|Jobs for Africa - Towards a Programme of Action - Report of the ILO/UNDP Programme on Employment Generation and Poverty Reduction (ILO - UNDP, 1997, 107 p.)|
|Chapter 2: Technical assistance for the generation of employment and reduction of poverty|
|2.2 Technical Assistance at the National Level|
In order to make human resource development more responsive to their economic and social needs, African countries face the formidable task of reforming their vocational education and training (VET) systems. The Jobs for Africa Policy Framework for an Employment-Intensive Growth Strategy outlines the essential elements of a programme to reform VET systems in the region. It underlines the fact that countries in sub-Saharan Africa will need to continuously up-grade the skills of the labour force, to respond successfully to the challenges brought about by structural change, economic liberalisation and an increasingly integrated and global economy.

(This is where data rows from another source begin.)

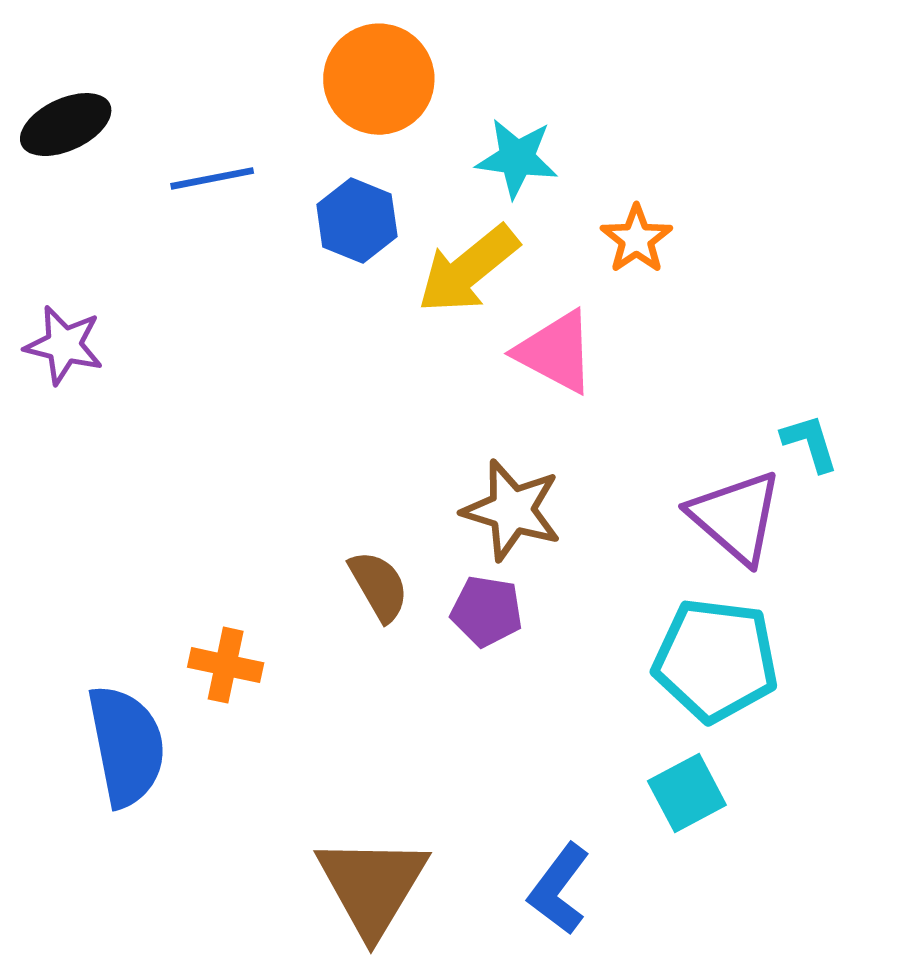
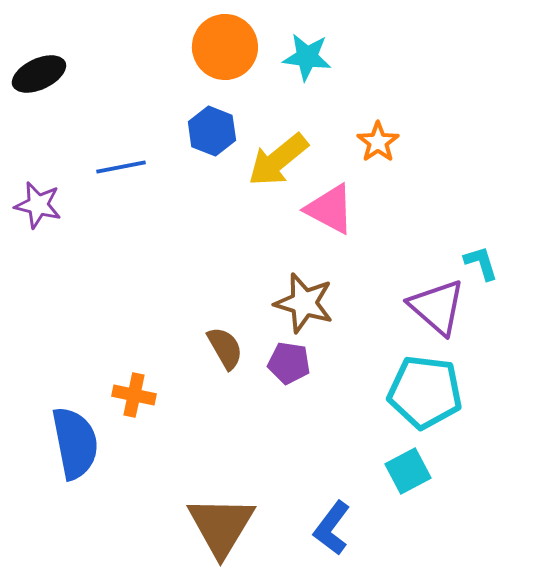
cyan star: (517, 158) -> (307, 57), moved
blue line: (212, 178) -> (121, 167), moved

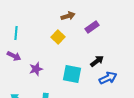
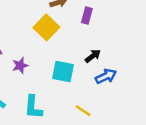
purple rectangle: (92, 27) -> (87, 16), turned -40
yellow square: (58, 37) -> (46, 27), size x1.5

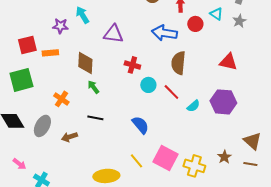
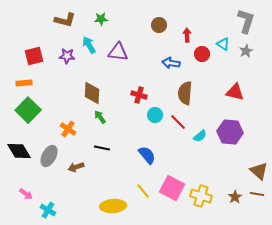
blue arrow: (164, 33) -> (171, 63), size x0.7
purple triangle: (113, 34) -> (118, 52), moved
red square: (27, 45) -> (34, 56), moved
orange rectangle: (50, 53) -> (24, 83), moved
green square: (21, 80) -> (28, 110), turned -30
brown star: (224, 157) -> (235, 197), moved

Economic hardship and structural adjustment programmes have frequently compromised the ability of many governments in the region to finance and provide education and training commensurate with rapidly evolving training needs and priorities. In this rapidly changing environment, governments cannot act independently. The private sector, governments, labour and, in general, civil society must develop a common vision of the opportunities and challenges that lie ahead, and engage in social dialogue both to develop training policies, and to reform existing delivery systems. A reform of curricula is long overdue. The aim should be to introduce modular curricula that ensure the achievement of work competencies in skills according to precise objectives. Any policies and programmes to broaden the sources of finance for Vocational and Entrepreneurship Training must depart from the premise that those who are potential new (and old) contributors are also integral partners in the process of defining and implementing policies. Finally, training programmes for people working in the informal sector can significantly improve productivity and income generation. Formal vocational education and training institutions have in some cases been able to redirect their objectives and curricula so that they correspond to the skill needs in farming as well as in informal manufacturing and services. An integral element of such a redirection is careful analysis of existing market opportunities in the local area and training in multiple skills needed for market access. Expanding and strengthening informal apprenticeship must also be explored.

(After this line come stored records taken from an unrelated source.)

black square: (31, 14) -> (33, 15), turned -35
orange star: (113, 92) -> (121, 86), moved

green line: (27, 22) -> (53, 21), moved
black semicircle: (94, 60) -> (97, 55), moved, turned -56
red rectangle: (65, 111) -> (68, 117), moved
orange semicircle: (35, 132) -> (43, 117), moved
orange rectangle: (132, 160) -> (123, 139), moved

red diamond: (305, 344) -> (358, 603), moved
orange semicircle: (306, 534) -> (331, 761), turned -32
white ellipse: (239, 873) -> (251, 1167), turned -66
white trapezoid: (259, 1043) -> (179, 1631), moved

Experience from South Africa, Zambia, and most recently Malawi suggest that a momentum can be created to carry out fundamental reforms of training systems, provided that donor backing is secured. ILOs long experience in promoting social dialogue provide an excellent opportunity to engage in a tripartite dialogue, and to develop action programmes on training in selected countries.
An action programme must, in the first pace, bring together the social partners in selected African countries. Social partners should be understood in a broad sense and should include, in addition to the ILOs traditional tripartite constituency, other stakeholders in training, such as autonomous training agencies and institutions, NGOs, industry associations, chambers of industry and commerce, and informal sector associations. To strengthen the capacity of the aforementioned actors to develop training policies the following activities could be undertaken:
a) identification of training and human resources development activities that enhance the employment effects of public investment projects;
b) development of tools to identify target groups which could benefit from training interventions in support of employment oriented investment programmes and projects;
c) assessment of the capacity of national and local training institutions and non-formal training providers to implement the training interventions.
A national Plan of Action, based on this training capacity analysis, can then be prepared to rehabilitate, strengthen or expand existing institutions (and/or possibly create new ones) and support non-formal training suppliers to implement a human resource development strategy. These interventions are not exhaustive, and they should not be seen either as ad-hoc activities for any one particular project, but must constitute an integral part of the training policy and system reform process which will include strengthening, both the training providers and also the training support infrastructure. This infrastructure includes the institutions and organisations that undertake employment and training needs and capacity analysis, identify target groups, diversify and devise alternative financing mechanisms for training, and ensure a more representative governance structure of training, among other activities.
Finally, The lack of adequate basic education and technical skills, and managerial competence in such areas as bookkeeping accounting and the like, are widely recognized as serious constraints to raising employment and productivity in the informal economy. ILO training packages such as community based training, skills development for self-reliance, and Improve Your Business (IYB) can be used to improve the technical skills and managerial knowledge base in the informal economy. The introduction of business education into the curricula of vocational training institutions, and the expansion of the scope of basic education including functional adult literacy programmes should increase productivity in the informal economy.